The UC Botanical Garden’s raison d’être is collecting plant species from around the world for scientific and educational purposes. But as a habitat where food and water are plentiful, and trapping and killing wildlife is verboten, the living museum also has an incidental role as an oasis for wild animals.
Now, two Botanical Garden principals, both zoologists by training, have created a simple, easy-to-use field guide to animals in the Garden and the rest of the East Bay hills — from the much-celebrated newts found in and around the pond in the Garden’s Asian section to Cooper’s hawks, black-headed grosbeaks and tiny Pacific chorus frogs that populate the trees.
“It’s a recognition that many who come to the Garden, especially kids, are really more excited at first by seeing a wild animal than a plant,” says director Paul Licht, who collaborated with Chris Carmichael, associate director of collections and horticulture, to create the identification tool.
Local artist Dana Gardner did the original watercolor illustrations, which will be on sale, along with the laminated, fold-out guide itself, at a launch party at the Garden on Friday, May 20.
The idea for a faunal field guide was first proposed several years ago. The two zoologists, not surprisingly, were excited about the project, and opted ultimately to include some East Bay hills creatures that the Garden’s fences, by design, keep out.
“We’re part of the total ecology of the hills,” says Licht. “To make the guide more generally useful, we added animals like lions, bobcats and deer.”
Given limited space, not every local critter could be included. Moles didn’t make the cut, nor did some introduced (non-native) species. One of the most common butterflies in the area, the non-native cabbage white butterfly, is shown, notes Carmichael. “We also included the widely introduced multicolored Asian lady beetle” and the honey bee, “which is non-native but rather crucial to California agriculture.”
After pilot testing with kids, the final “Illustrated Guide to Common Animals of the East Bay Hills” showcases close to 125 animals most likely to be sighted on a stroll through the Garden or a hike in one of the regional parks: 10 reptiles, 5 amphibians, 18 mammals, 61 birds, 21 insects and a perennial favorite (if only for the ugh factor) from genus Ariolimax, the banana slug. The guide sells for $8.95.

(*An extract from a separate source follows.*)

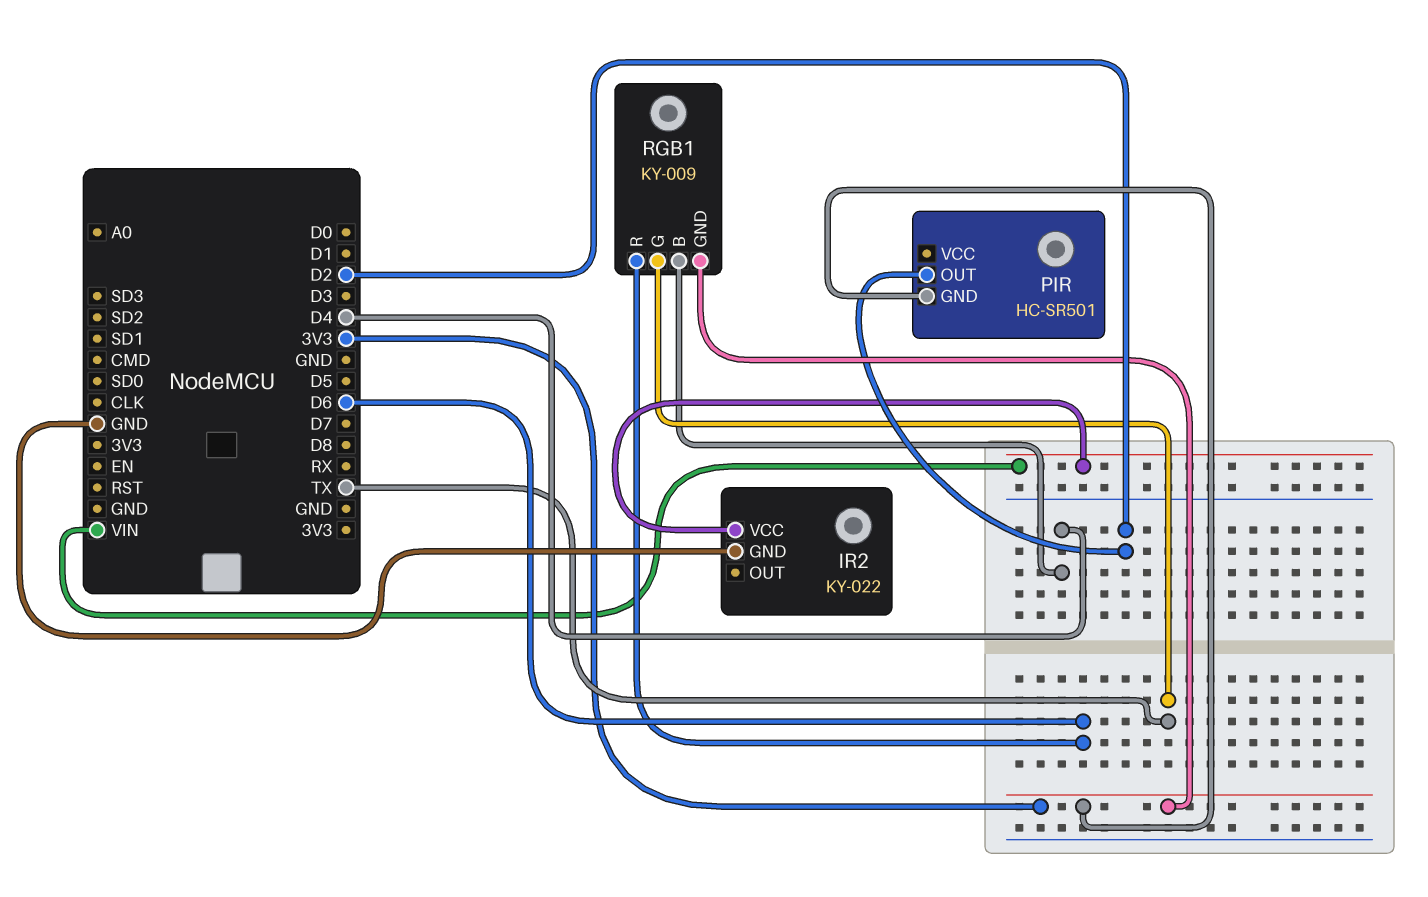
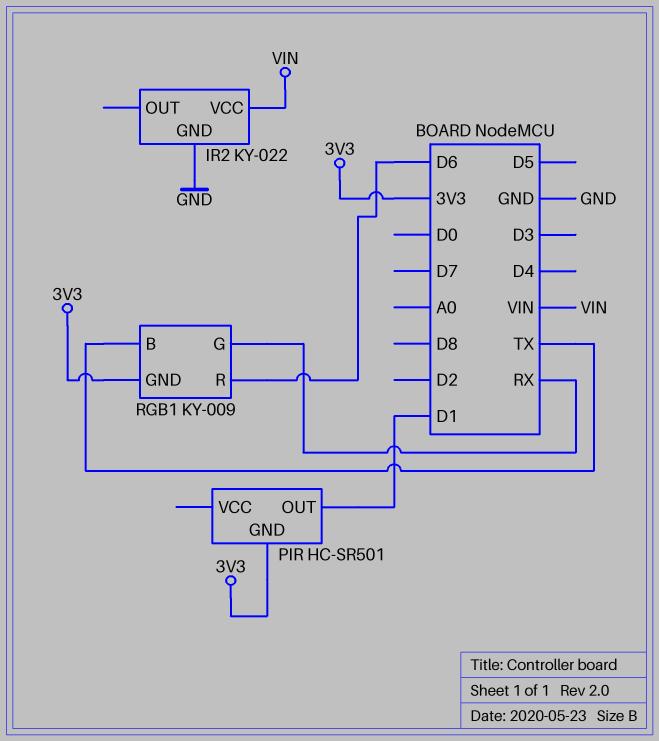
PIR pin OUT: D2 -> D1
RGB1 pin B: D4 -> TX
RGB1 pin G: TX -> RX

Recently, Licht notes, infrared-enabled “critter cams,” installed at the Garden as part of a student project, confirmed that “all the usual suspects — wood rats, fox, raccoon, skunk” — are on the move in the Garden under cover of darkness.
Climate change, he speculates, may partially explain the arrival of newcomers to the Garden such as hooded oriole, “which didn’t appear here until a dozen years ago and are now quite common” and American crows, which are now nesting in the trees and are “very formidable predators” of lizards, snakes and small birds.
“We’ve never seen a barn owl or a bluebird,” adds Licht. “But this year — because we’ve given up using all rodenticides and poisons — we’ve put up a barn owl nest box, on the philosophy ‘build it and they will come.’ Barn owls are incredible rodent controllers.”